THE RECORDS:
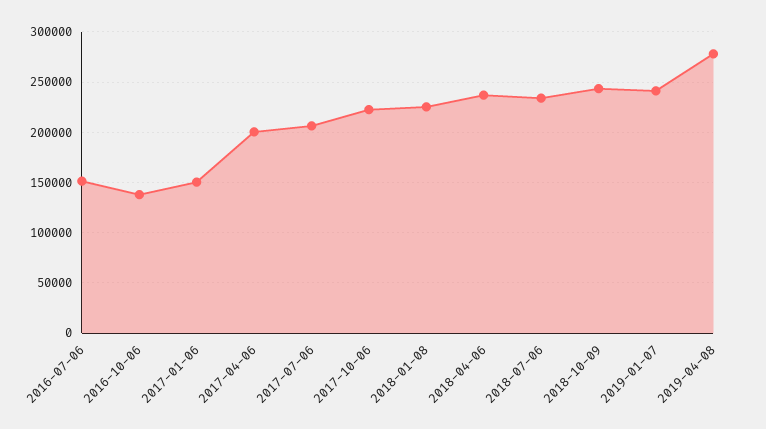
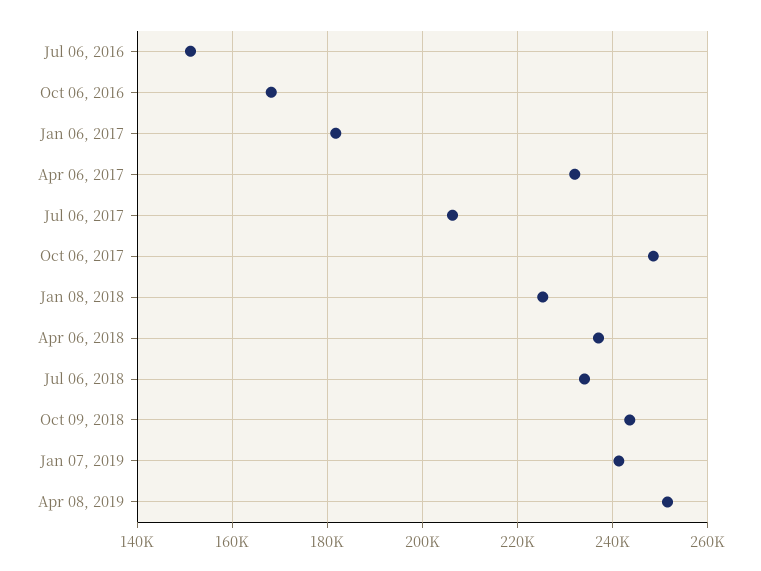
2016-10-06: 140000 -> 168000
2017-01-06: 150000 -> 182000
2017-04-06: 200000 -> 232000
2017-10-06: 220000 -> 248000
2019-04-08: 280000 -> 252000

PROBLEM:
Each record should be copied exactly, and each image left out.

ANSWER SPACE:
2016-10-06: 140000 -> 168000
2017-01-06: 150000 -> 182000
2017-04-06: 200000 -> 232000
2017-10-06: 220000 -> 248000
2019-04-08: 280000 -> 252000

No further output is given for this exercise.